━━━━━ DOCUMENT EXCERPT

# Indiana Herf



## The Dakotan (Jun 4, 2007)

Hello my Indiana B/SOTL. We need to herf. Period. Most of us are scattered all over the state, but I think we could pull something together. 

I'm thinking that we try to do something at the end of January or beginning of February. If people could post their preferences about dates and times, that would be helpful. 

We would probably meet in Broad Ripple in Indy, unless someone has an alternative. Let me know what you all think!


----------



## Seanohue (Oct 2, 2006)

Preferably a weekend for me; I'm free until the end of February :tu


----------



## Nabinger16 (Aug 24, 2007)

I'm all for it!!! My schedule is so hit and miss it's hard for me to plan anything for certain. Sometimes the weekend is good sometimes during the week is better. When a date and time is set, if I'm available I'll be there.

I'm looking forward to meeting the whole crew!
Trent


----------



## field (May 28, 2007)

Hell yes! Pretty flexible schedule right now, so anytime is good!


----------



## Seanohue (Oct 2, 2006)

bump....


----------



## The Dakotan (Jun 4, 2007)

Ok. So it looks like a weekend. Maybe a Friday or Saturday night? Critch scoped out a place in Broadripple (Indianapolis). 

So, let's talk about date. How about either a friday or saturday night? I can't do it Feb. 1, so that's out. 

Feb 8? 

Critch, what's the name of the pub?


----------



## JPH (Jun 30, 2006)

5 hrs.... A possibility....


----------



## The Dakotan (Jun 4, 2007)

Incredible! I live in Bloomington (hour south). You'd be welcome to crash at my place, Jeremy! I could introduce you to some of my students. :r


----------



## Seanohue (Oct 2, 2006)

The Dakotan said:


> Ok. So it looks like a weekend. Maybe a Friday or Saturday night? Critch scoped out a place in Broadripple (Indianapolis).
> 
> So, let's talk about date. How about either a friday or saturday night? I can't do it Feb. 1, so that's out.
> 
> ...

━━━━━━━━━━

■ **EXERCISE OBJECTIVE**: Can you copy out the Indiana herf forum thread above word for word, in its entirety?

━━━━━ EXCERPTED DATA

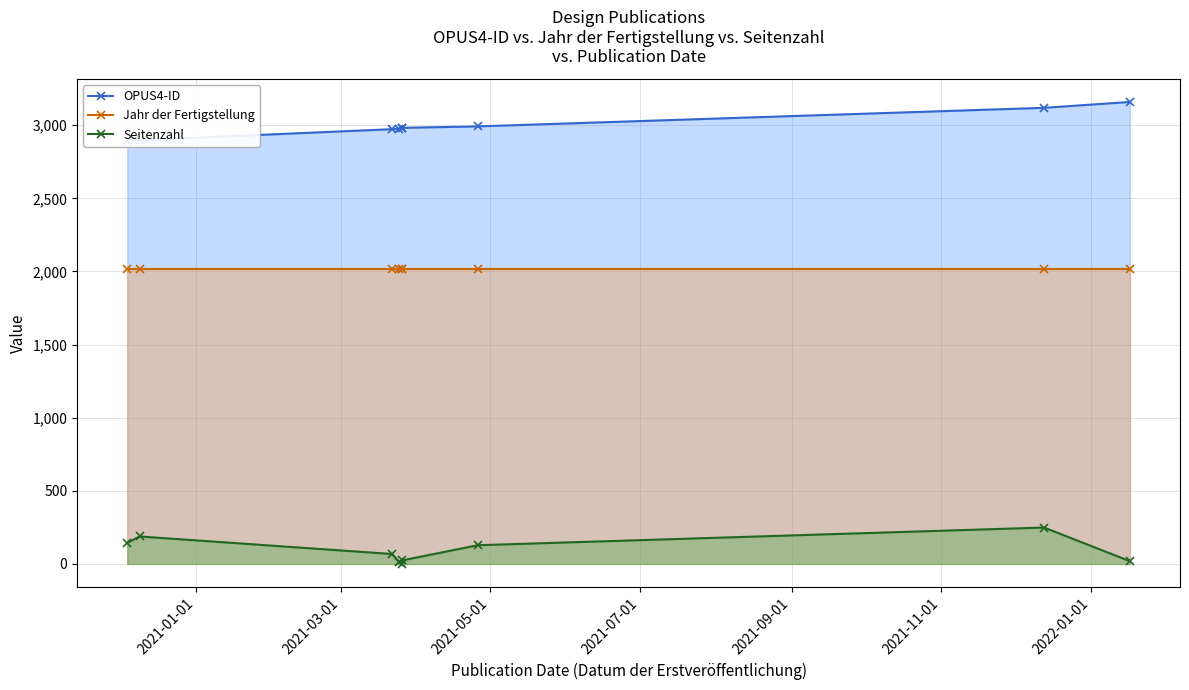

The value of Jahr der Fertigstellung at 2021-03-01 is 2020. True or false?

True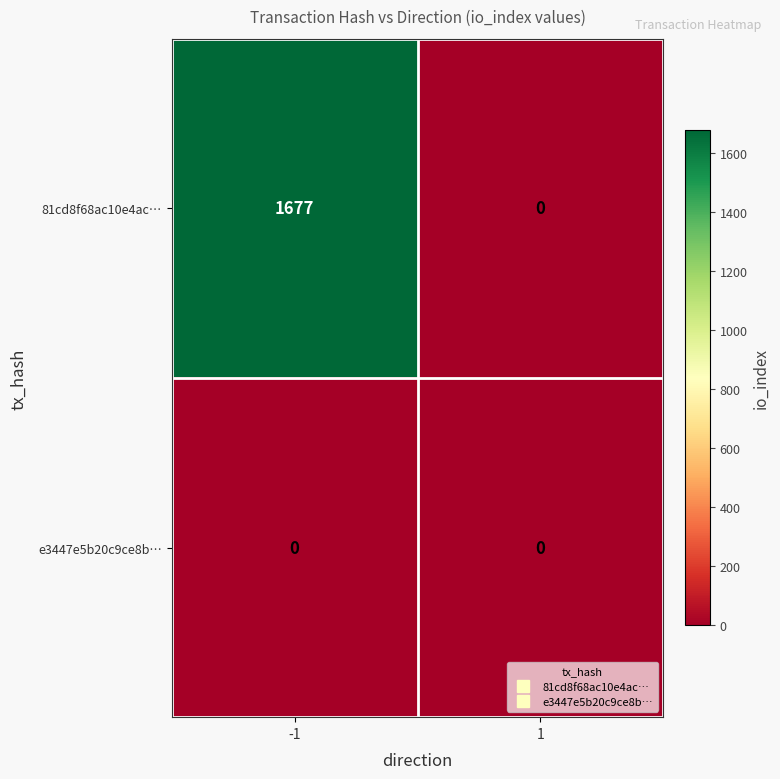

Is it true that 81cd8f68ac10e4ac… equals 1677 at -1?

True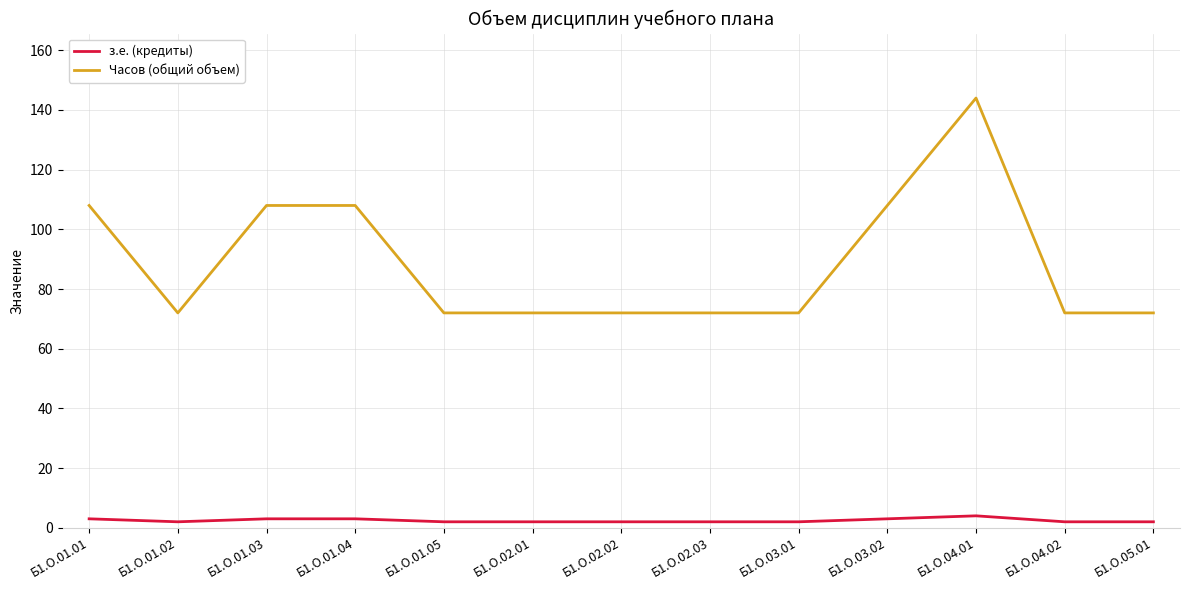

At Б1.О.03.02, list the series in order from smallest to largest.

з.е. (кредиты), Часов (общий объем)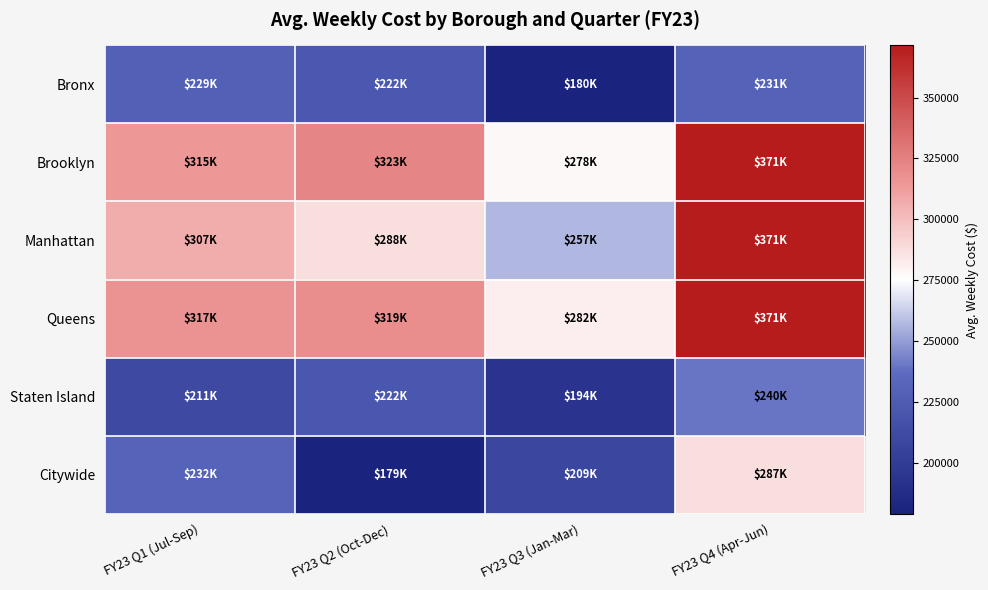

Reading left to right, list all the values displayed in this chart.

Bronx: FY23 Q1 (Jul-Sep)=228982.4	FY23 Q2 (Oct-Dec)=222311.8	FY23 Q3 (Jan-Mar)=179952.6	FY23 Q4 (Apr-Jun)=230765.6
Brooklyn: FY23 Q1 (Jul-Sep)=314685.4	FY23 Q2 (Oct-Dec)=323271.9	FY23 Q3 (Jan-Mar)=278057.8	FY23 Q4 (Apr-Jun)=371398.8
Manhattan: FY23 Q1 (Jul-Sep)=306817.1	FY23 Q2 (Oct-Dec)=287509.7	FY23 Q3 (Jan-Mar)=256771.9	FY23 Q4 (Apr-Jun)=370763.2
Queens: FY23 Q1 (Jul-Sep)=316891.9	FY23 Q2 (Oct-Dec)=319260.2	FY23 Q3 (Jan-Mar)=281611.8	FY23 Q4 (Apr-Jun)=370684.5
Staten Island: FY23 Q1 (Jul-Sep)=210960.3	FY23 Q2 (Oct-Dec)=221996.3	FY23 Q3 (Jan-Mar)=194145.0	FY23 Q4 (Apr-Jun)=239973.8
Citywide: FY23 Q1 (Jul-Sep)=231600.6	FY23 Q2 (Oct-Dec)=179229.1	FY23 Q3 (Jan-Mar)=209158.5	FY23 Q4 (Apr-Jun)=287463.9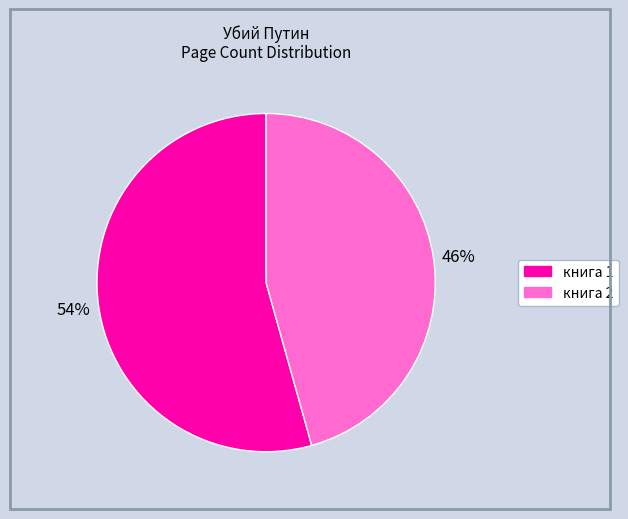

To the nearest percent, what percentage of the pie is книга 1?

54%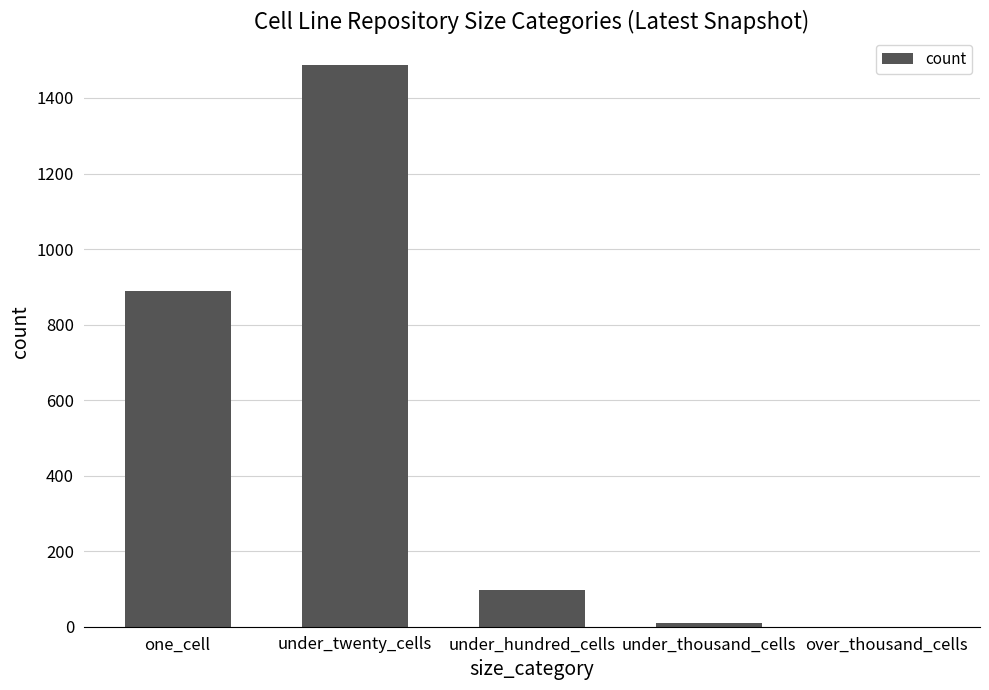

How many categories are shown in the chart?

5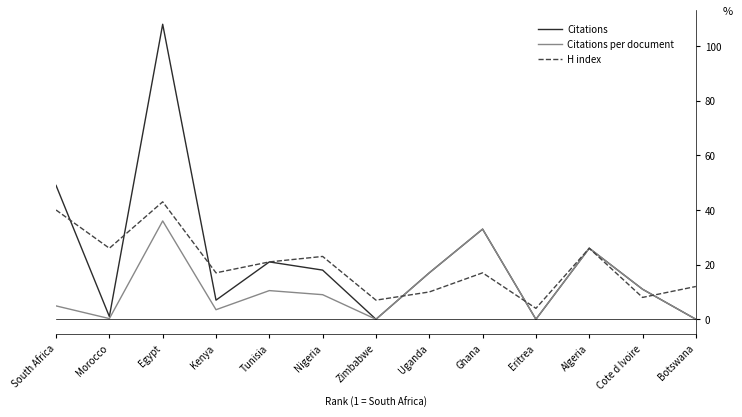

Where does the Citations series first go above 17?

South Africa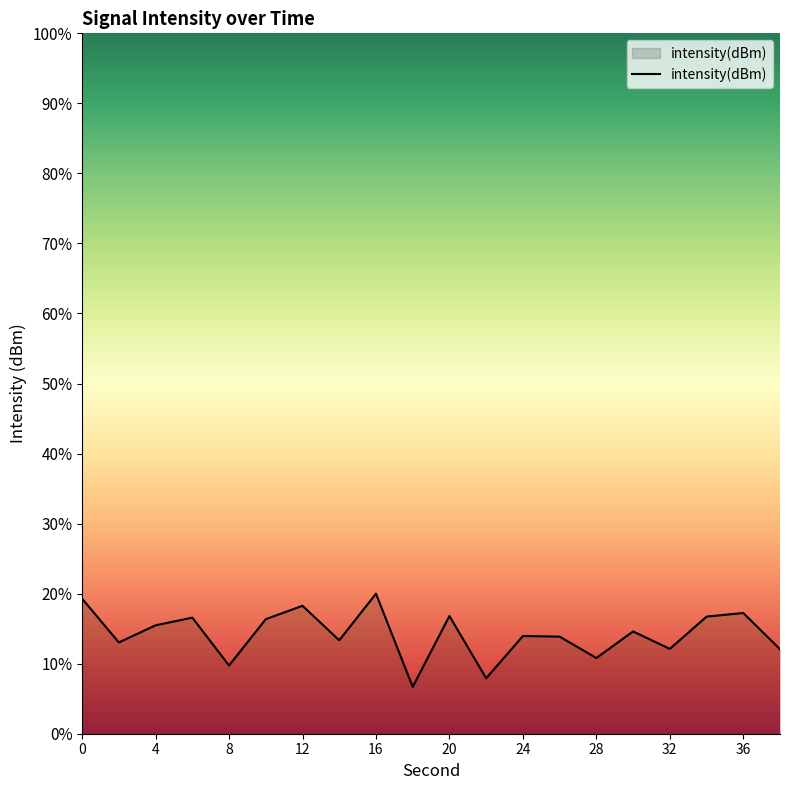

What is the greatest value displayed?

20.0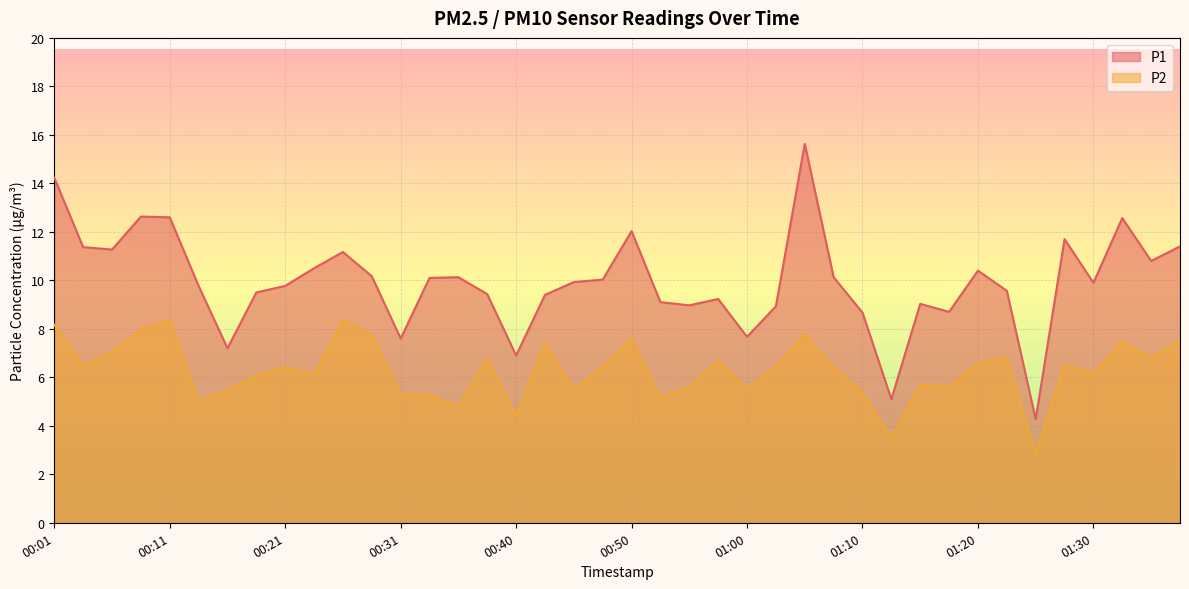

Which series changed the most between 00:28 and 00:40?

P2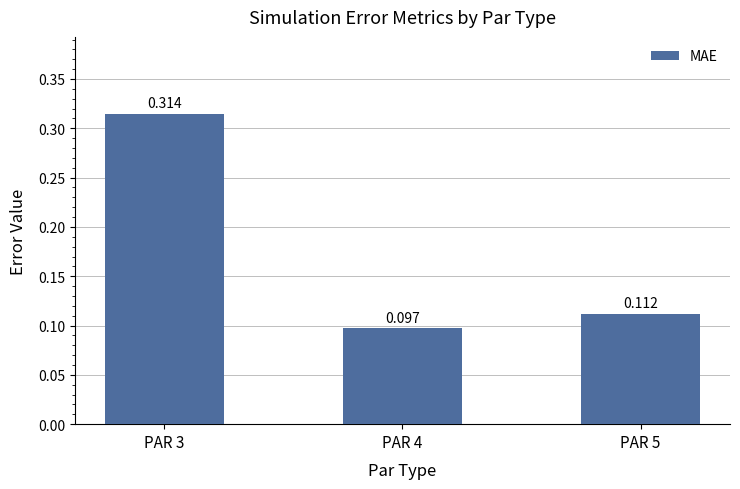

Between PAR 3 and PAR 5, which is larger?

PAR 3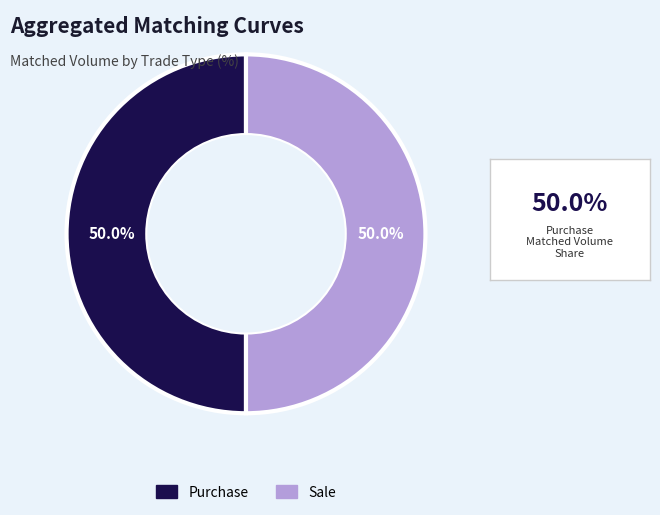

True or false: Purchase accounts for 60% of the total.

False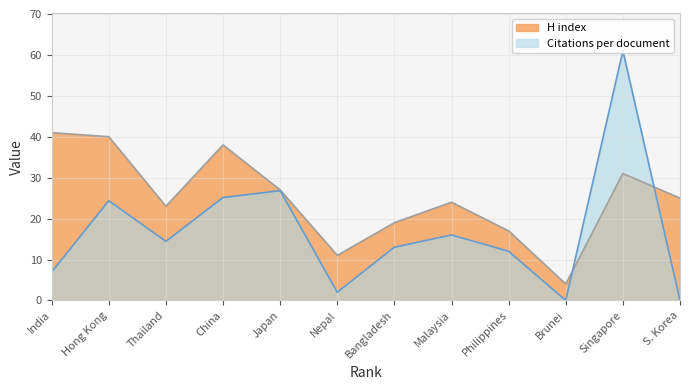

List the series in order of their overall mean, lowest first.

Citations per document, H index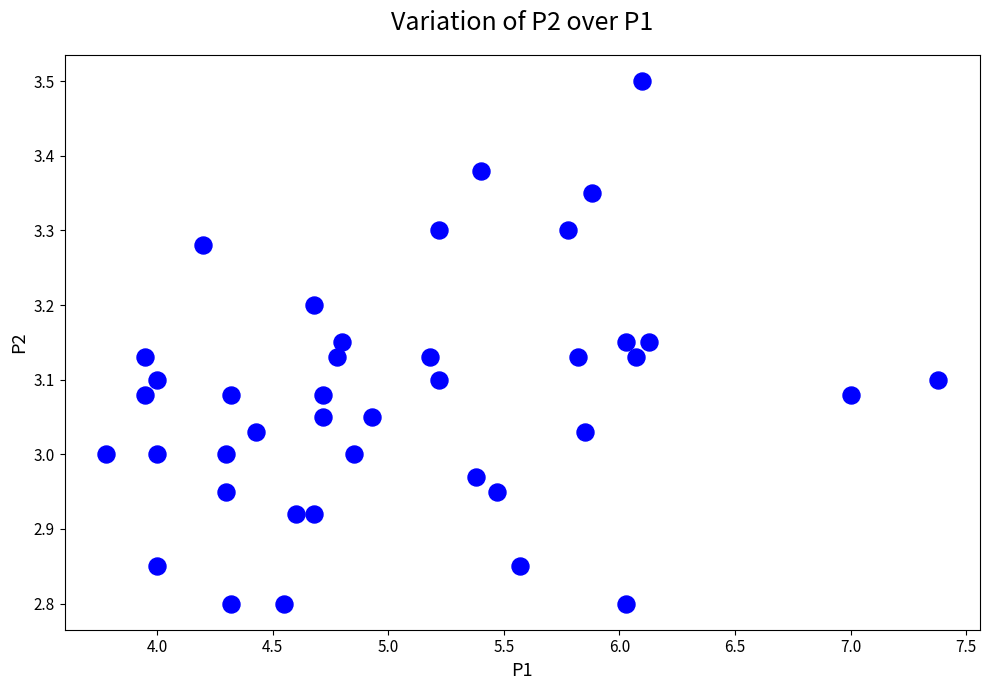

What is the range of X values (max minus min)?

3.6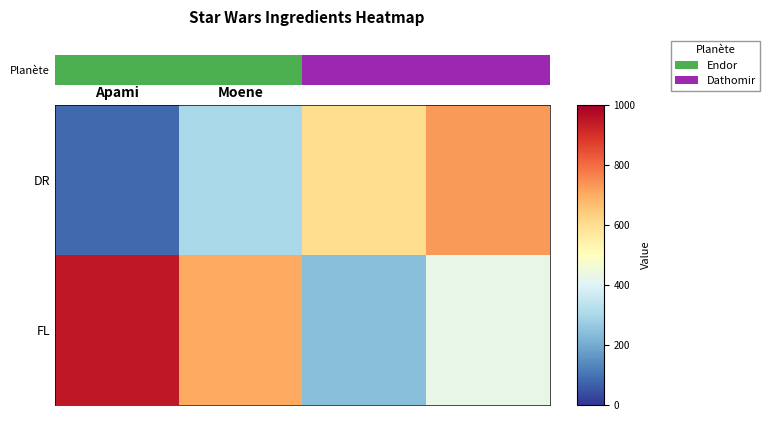

Which series has the largest total across all categories?

FL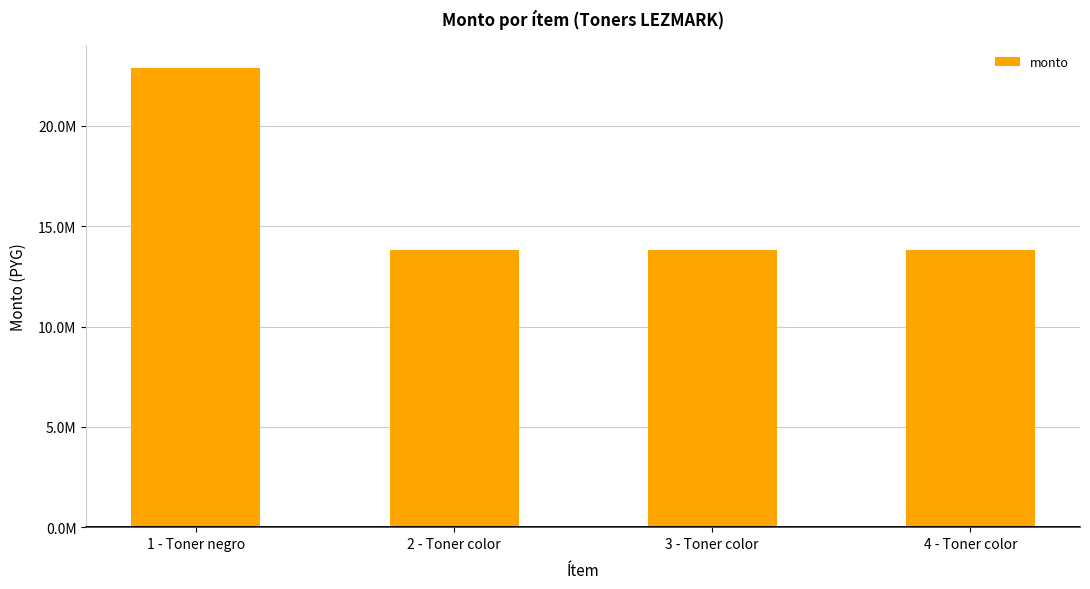

Does the chart contain any negative values?

No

━━━━━━━━━━

■ **SOLUTION**:
# Indiana Herf



## The Dakotan (Jun 4, 2007)

Hello my Indiana B/SOTL. We need to herf. Period. Most of us are scattered all over the state, but I think we could pull something together. 

I'm thinking that we try to do something at the end of January or beginning of February. If people could post their preferences about dates and times, that would be helpful. 

We would probably meet in Broad Ripple in Indy, unless someone has an alternative. Let me know what you all think!


----------



## Seanohue (Oct 2, 2006)

Preferably a weekend for me; I'm free until the end of February :tu


----------



## Nabinger16 (Aug 24, 2007)

I'm all for it!!! My schedule is so hit and miss it's hard for me to plan anything for certain. Sometimes the weekend is good sometimes during the week is better. When a date and time is set, if I'm available I'll be there.

I'm looking forward to meeting the whole crew!
Trent


----------



## field (May 28, 2007)

Hell yes! Pretty flexible schedule right now, so anytime is good!


----------



## Seanohue (Oct 2, 2006)

bump....


----------



## The Dakotan (Jun 4, 2007)

Ok. So it looks like a weekend. Maybe a Friday or Saturday night? Critch scoped out a place in Broadripple (Indianapolis). 

So, let's talk about date. How about either a friday or saturday night? I can't do it Feb. 1, so that's out. 

Feb 8? 

Critch, what's the name of the pub?


----------



## JPH (Jun 30, 2006)

5 hrs.... A possibility....


----------



## The Dakotan (Jun 4, 2007)

Incredible! I live in Bloomington (hour south). You'd be welcome to crash at my place, Jeremy! I could introduce you to some of my students. :r


----------



## Seanohue (Oct 2, 2006)

The Dakotan said:


> Ok. So it looks like a weekend. Maybe a Friday or Saturday night? Critch scoped out a place in Broadripple (Indianapolis).
> 
> So, let's talk about date. How about either a friday or saturday night? I can't do it Feb. 1, so that's out.
> 
> ...